Scraping with Python and PhantomJS

This tutorial explores how to scrape sites where the content is loaded dynamically via JavaScript. The tools we use are Python, PhantomJS and Selenium. You can clone the github repository from here.

Problem

Nowadays a lots of sites use JavaScript to load their content dynamically. For example let’s take a look at ATP Singles USA tennis results 2015. You can see that all the matches are listed below:

but if we disable JavaScript the page keeps loading infinitely:

What if we want to get all the games from that site using Python? Surely the classic way of just sending the request to the site and parsing the html won’t work as JavaScript is not rendered and thus the body of the page is incomplete.

PhantomJS and Selenium to the Rescue

First we’ll set up our environment:

techstonia:~$ mkdir scraping_phantomjs && cd scraping_phantomjs
techstonia:~$ virtualenv venv
techstonia:~$ source venv/bin/activate
(venv)techstonia:~$ pip install selenium beautifulsoup4

Let’s make python file named scraper.py

(venv)techstonia:~$ touch scraper.py

and fill it up with our script:

import platform
from bs4 import BeautifulSoup
from selenium import webdriver

# PhantomJS files have different extensions
# under different operating systems
if platform.system() == 'Windows':
    PHANTOMJS_PATH = './phantomjs.exe'
else:
    PHANTOMJS_PATH = './phantomjs'


# here we'll use pseudo browser PhantomJS,
# but browser can be replaced with browser = webdriver.FireFox(),
# which is good for debugging.
browser = webdriver.PhantomJS(PHANTOMJS_PATH)
browser.get('http://www.scoreboard.com/en/tennis/atp-singles/us-open-2015/results/')

# let's parse our html
soup = BeautifulSoup(browser.page_source, "html.parser")
# get all the games
games = soup.find_all('tr', {'class': 'stage-finished'})

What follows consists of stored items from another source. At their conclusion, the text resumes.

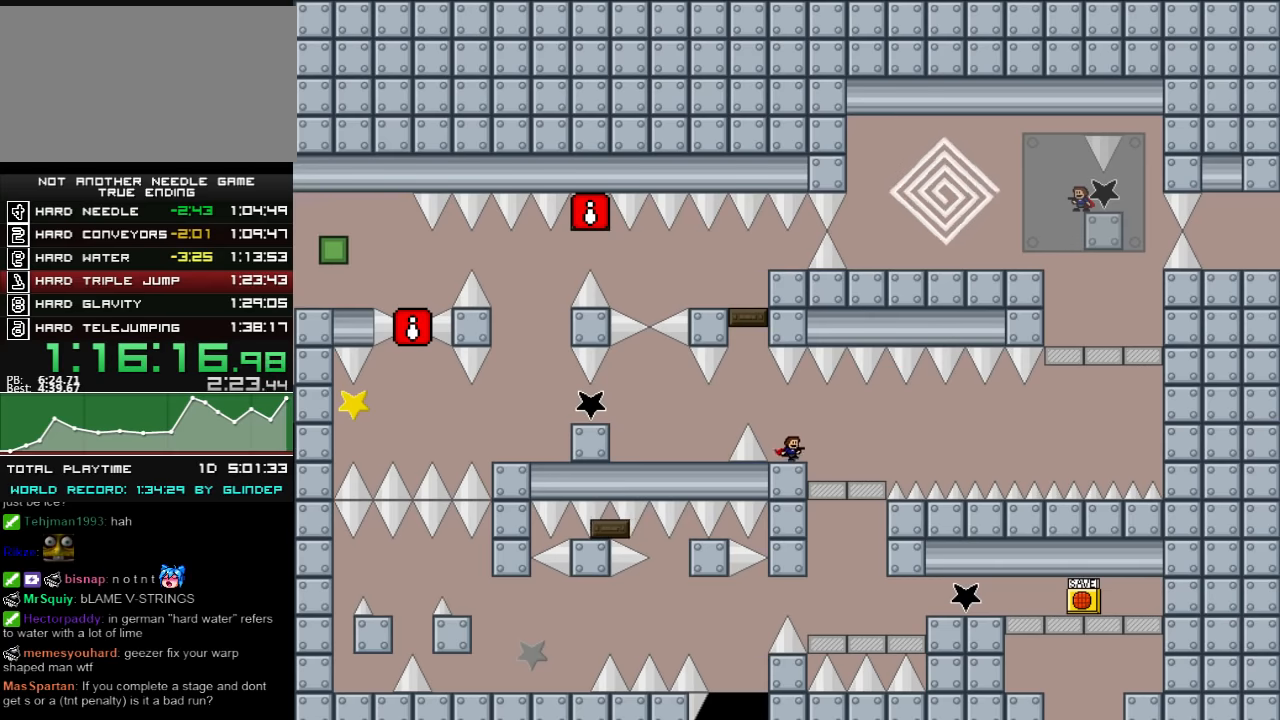
{"keys": ["right"], "events": []}
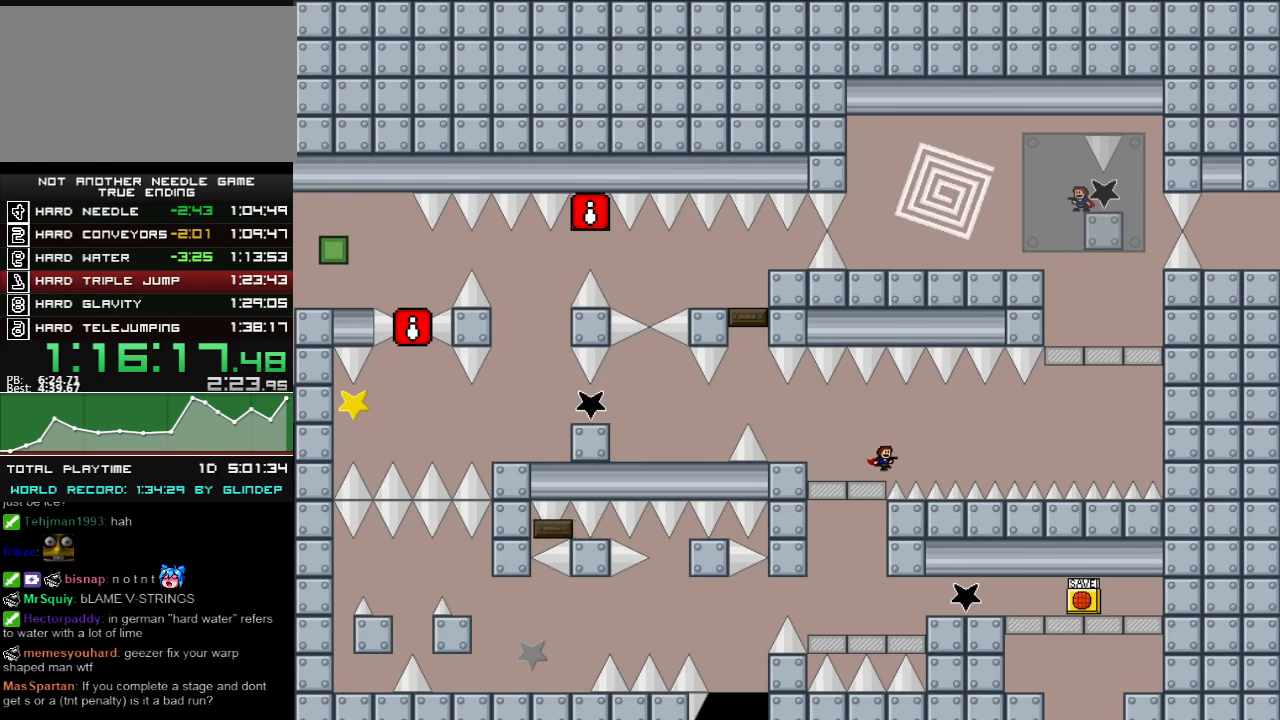
{"keys": ["right", "shift_l"], "events": [[20, "shift_l", "down"], [80, "shift_l", "up"], [480, "shift_l", "down"]]}
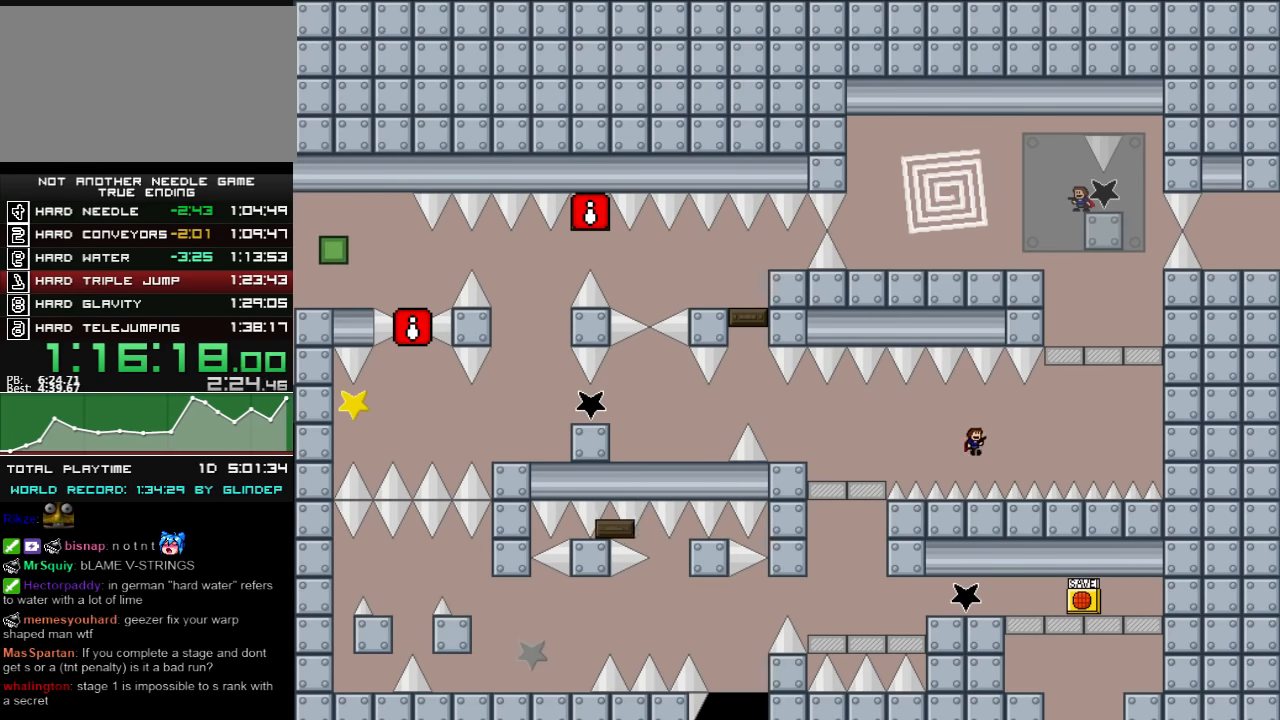
{"keys": ["right", "shift_l"], "events": [[80, "shift_l", "up"], [280, "shift_l", "down"]]}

# and print out the html for first game
print(games[0].prettify())

NB! In order for this script to work we must specify where to find PhantomJS. The phantomjs file can be found from here. Just download the correct version according to your operating system. Then unpack it and the file named ‘phantomjs’ can be found under the bin folder. Copy the file into the same folder as the scraper.py script.

Now lets run our script:

(venv)techstonia:~$ python scraper.py

and we get the html for the first match, which happened between Djokovic and Federer:

<tr class="odd no-border-bottom stage-finished" id="g_2_2DtOK9O8">
 <td class="cell_ib icons left ">
 </td>
 <td class="cell_ad time ">
  14.09. 02:20
 </td>
 <td class="cell_ab team-home bold ">
  <span class="padl">
   Djokovic N. (Srb)
  </span>
 </td>
 <td class="cell_ac team-away ">
  <span class="padl">
   Federer R. (Sui)
  </span>
 </td>
 <td class="cell_sa score bold ">
  3 : 1
 </td>
 <td class="cell_ia icons ">
  <span class="icons">
  </span>
 </td>
</tr>

Summary

As we saw it’s relatively easy to get dynamically loaded content, although it’s a bit slower than the traditional method of just firing a request to the server. You can clone the github repository from here.